• **TASK DESCRIPTION**
Leave out the pictures and output exactly the lines below from the one with "What I want" down to the one with "Panel set 2: Plain", both of them included.

*** DATA FOR THIS EXERCISE Section Begins ***

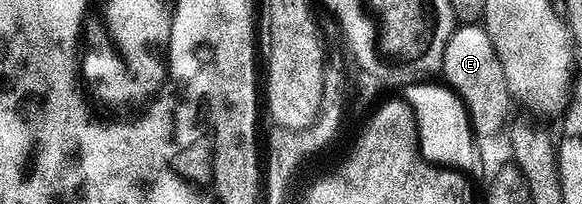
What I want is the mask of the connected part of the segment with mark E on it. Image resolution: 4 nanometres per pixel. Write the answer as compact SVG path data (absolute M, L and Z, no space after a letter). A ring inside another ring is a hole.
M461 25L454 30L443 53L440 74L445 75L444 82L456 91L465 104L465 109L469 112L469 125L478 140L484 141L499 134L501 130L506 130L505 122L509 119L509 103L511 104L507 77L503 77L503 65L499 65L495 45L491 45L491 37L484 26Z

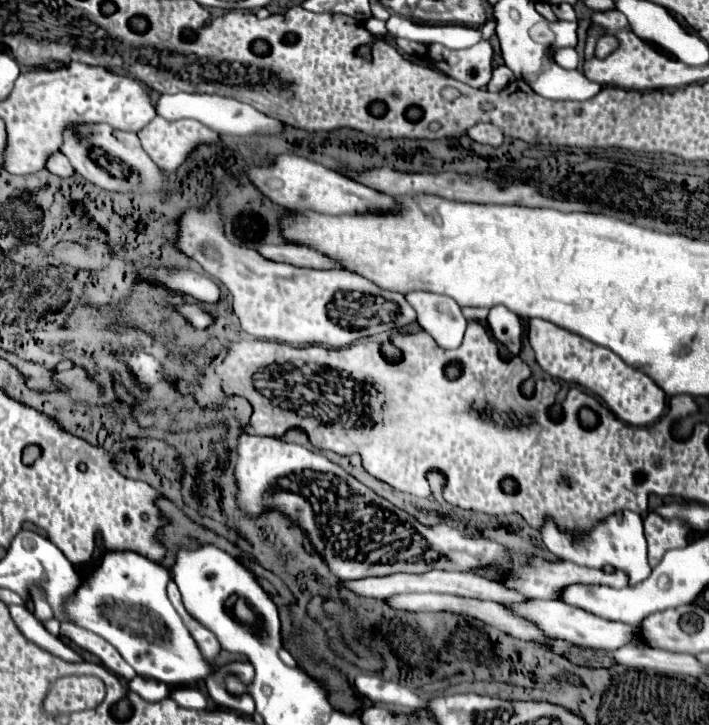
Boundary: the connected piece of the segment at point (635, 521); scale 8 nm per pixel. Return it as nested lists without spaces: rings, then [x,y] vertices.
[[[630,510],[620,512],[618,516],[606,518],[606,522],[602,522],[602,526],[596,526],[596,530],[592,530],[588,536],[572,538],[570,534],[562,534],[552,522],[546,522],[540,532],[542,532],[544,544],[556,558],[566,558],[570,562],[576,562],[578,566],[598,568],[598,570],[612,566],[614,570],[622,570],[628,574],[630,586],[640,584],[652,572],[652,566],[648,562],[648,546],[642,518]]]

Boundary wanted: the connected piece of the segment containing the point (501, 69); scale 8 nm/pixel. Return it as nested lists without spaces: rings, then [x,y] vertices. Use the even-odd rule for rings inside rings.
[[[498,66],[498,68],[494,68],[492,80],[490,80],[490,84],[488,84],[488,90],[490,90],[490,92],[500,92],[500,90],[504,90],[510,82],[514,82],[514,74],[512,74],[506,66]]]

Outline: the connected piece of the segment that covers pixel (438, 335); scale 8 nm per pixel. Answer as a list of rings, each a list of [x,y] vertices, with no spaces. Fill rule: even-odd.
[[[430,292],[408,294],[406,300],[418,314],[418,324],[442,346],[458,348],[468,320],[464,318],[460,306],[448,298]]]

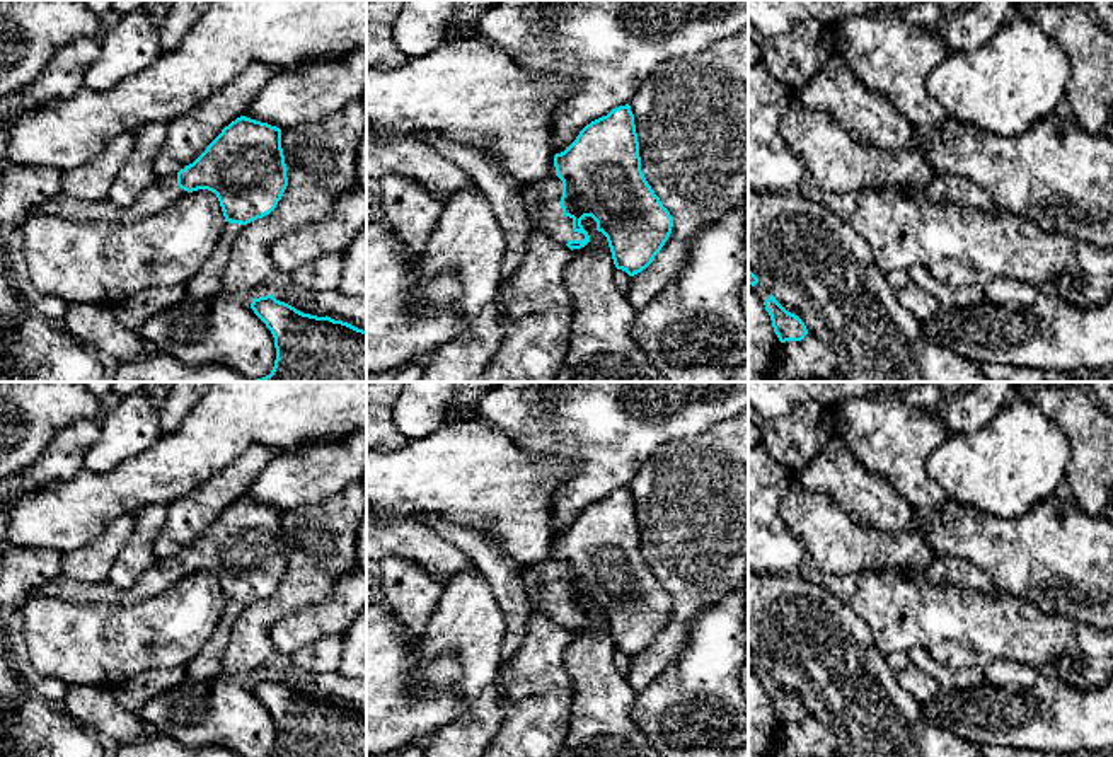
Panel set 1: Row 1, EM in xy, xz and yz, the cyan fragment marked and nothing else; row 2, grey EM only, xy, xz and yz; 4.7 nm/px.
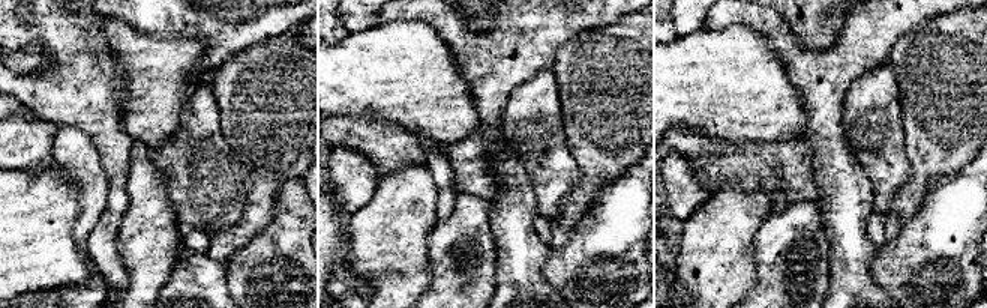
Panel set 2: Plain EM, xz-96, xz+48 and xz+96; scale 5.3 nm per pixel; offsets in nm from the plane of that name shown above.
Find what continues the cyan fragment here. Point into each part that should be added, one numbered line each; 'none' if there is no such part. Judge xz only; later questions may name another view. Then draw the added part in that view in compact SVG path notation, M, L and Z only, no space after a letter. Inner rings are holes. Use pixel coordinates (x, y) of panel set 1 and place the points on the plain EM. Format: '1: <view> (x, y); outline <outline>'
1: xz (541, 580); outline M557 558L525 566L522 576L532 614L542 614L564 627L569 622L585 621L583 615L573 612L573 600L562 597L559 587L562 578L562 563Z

*** DATA FOR THIS EXERCISE Section Ends ***
*** DATA FOR THIS EXERCISE Section Begins ***

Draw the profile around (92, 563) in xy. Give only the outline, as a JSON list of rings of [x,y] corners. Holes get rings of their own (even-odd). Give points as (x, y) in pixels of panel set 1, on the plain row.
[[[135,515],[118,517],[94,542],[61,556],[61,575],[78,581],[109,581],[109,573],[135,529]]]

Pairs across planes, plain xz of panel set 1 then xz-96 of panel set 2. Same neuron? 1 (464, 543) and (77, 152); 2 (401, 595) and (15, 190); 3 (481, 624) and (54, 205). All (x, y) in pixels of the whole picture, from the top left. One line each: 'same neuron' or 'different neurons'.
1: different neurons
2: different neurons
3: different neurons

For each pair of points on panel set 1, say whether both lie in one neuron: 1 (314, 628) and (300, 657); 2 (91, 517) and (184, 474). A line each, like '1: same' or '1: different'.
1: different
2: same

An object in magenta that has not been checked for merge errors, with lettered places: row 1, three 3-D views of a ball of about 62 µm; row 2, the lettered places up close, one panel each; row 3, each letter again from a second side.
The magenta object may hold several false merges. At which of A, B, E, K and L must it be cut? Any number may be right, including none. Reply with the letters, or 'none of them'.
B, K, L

*** DATA FOR THIS EXERCISE Section Ends ***

• **SOLUTION TO THE PROBLEM**
What I want is the mask of the connected part of the segment with mark E on it. Image resolution: 4 nanometres per pixel. Write the answer as compact SVG path data (absolute M, L and Z, no space after a letter). A ring inside another ring is a hole.
M461 25L454 30L443 53L440 74L445 75L444 82L456 91L465 104L465 109L469 112L469 125L478 140L484 141L499 134L501 130L506 130L505 122L509 119L509 103L511 104L507 77L503 77L503 65L499 65L495 45L491 45L491 37L484 26Z

Boundary: the connected piece of the segment at point (635, 521); scale 8 nm per pixel. Return it as nested lists without spaces: rings, then [x,y] vertices.
[[[630,510],[620,512],[618,516],[606,518],[606,522],[602,522],[602,526],[596,526],[596,530],[592,530],[588,536],[572,538],[570,534],[562,534],[552,522],[546,522],[540,532],[542,532],[544,544],[556,558],[566,558],[570,562],[576,562],[578,566],[598,568],[598,570],[612,566],[614,570],[622,570],[628,574],[630,586],[640,584],[652,572],[652,566],[648,562],[648,546],[642,518]]]

Boundary wanted: the connected piece of the segment containing the point (501, 69); scale 8 nm/pixel. Return it as nested lists without spaces: rings, then [x,y] vertices. Use the even-odd rule for rings inside rings.
[[[498,66],[498,68],[494,68],[492,80],[490,80],[490,84],[488,84],[488,90],[490,90],[490,92],[500,92],[500,90],[504,90],[510,82],[514,82],[514,74],[512,74],[506,66]]]

Outline: the connected piece of the segment that covers pixel (438, 335); scale 8 nm per pixel. Answer as a list of rings, each a list of [x,y] vertices, with no spaces. Fill rule: even-odd.
[[[430,292],[408,294],[406,300],[418,314],[418,324],[442,346],[458,348],[468,320],[464,318],[460,306],[448,298]]]

Panel set 1: Row 1, EM in xy, xz and yz, the cyan fragment marked and nothing else; row 2, grey EM only, xy, xz and yz; 4.7 nm/px.
Panel set 2: Plain EM, xz-96, xz+48 and xz+96; scale 5.3 nm per pixel; offsets in nm from the plane of that name shown above.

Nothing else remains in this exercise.